Putin hopes that WADA actions against Russian athletes are not politically motivated.
"This wave [of doping abuse suspicions of Russian athletes] is certainly taking place against the background of politically motivated restrictions imposed on our country. I hope that the WADA actions are in no way linked to them," Putin told a news conference on results of the Russia-ASEAN summit.
Craig Reedie, the president of the World Anti-Doping Agency (WADA) will see the report on the results of the agency’s probe into Russian athletes’ alleged doping abuse at the 2014 Winter Olympics in Sochi by July 15, according to WADA’s statement.
The New York Times newspaper claims that at least 15 Russian winners and medalists of the 2014 Olympic Games in Sochi used doping. On Thursday, the publication published a material citing former head of the Moscow antidoping laboratory Grigory Rodchenkov, the former head of the Moscow Anti-Doping Laboratory, who claimed that Russia had implemented a special state-run anti-doping program designed to ensure Russian athletes’ victory at the home Olympic Games.

▶ _Material provided_:

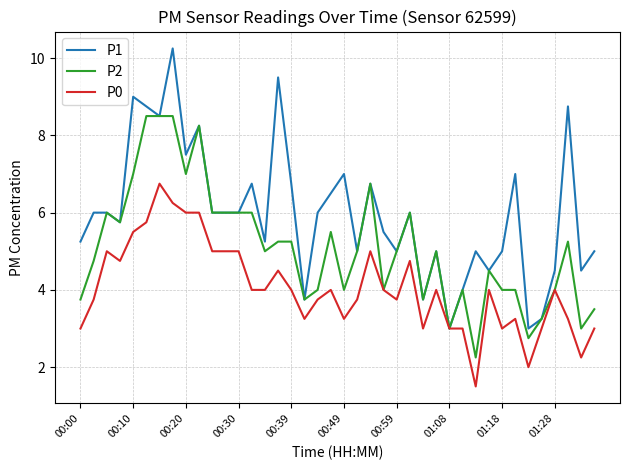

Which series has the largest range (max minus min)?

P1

▶ _Exercise aim_: Continue the news passage about Putin and the WADA doping investigation, starting after its final sentence.

▶ _Answer to this exercise_:
The New York Times mentioned the names of bobsledder Alexander Zubkov (two gold medals at 2014 Olympics); skier Alexander Legkov (gold and silver); skeleton racer Alexander Tretyakov (gold) and the entire women’s ice-hockey team (sixth place).
The New York Times had dispatched letters to the Russian national federations of winter sports asking their presidents or the athletes mentioned in the list for comments.
"It reminds me of a relay, when a baton is passed from one foreign media source to another one," Russian Sports Minister Vitaly Mutko said. "These are all links in a single chain. There is nothing behind it in fact. There are no facts," Mutko stressed in his interview with TASS on Wednesday.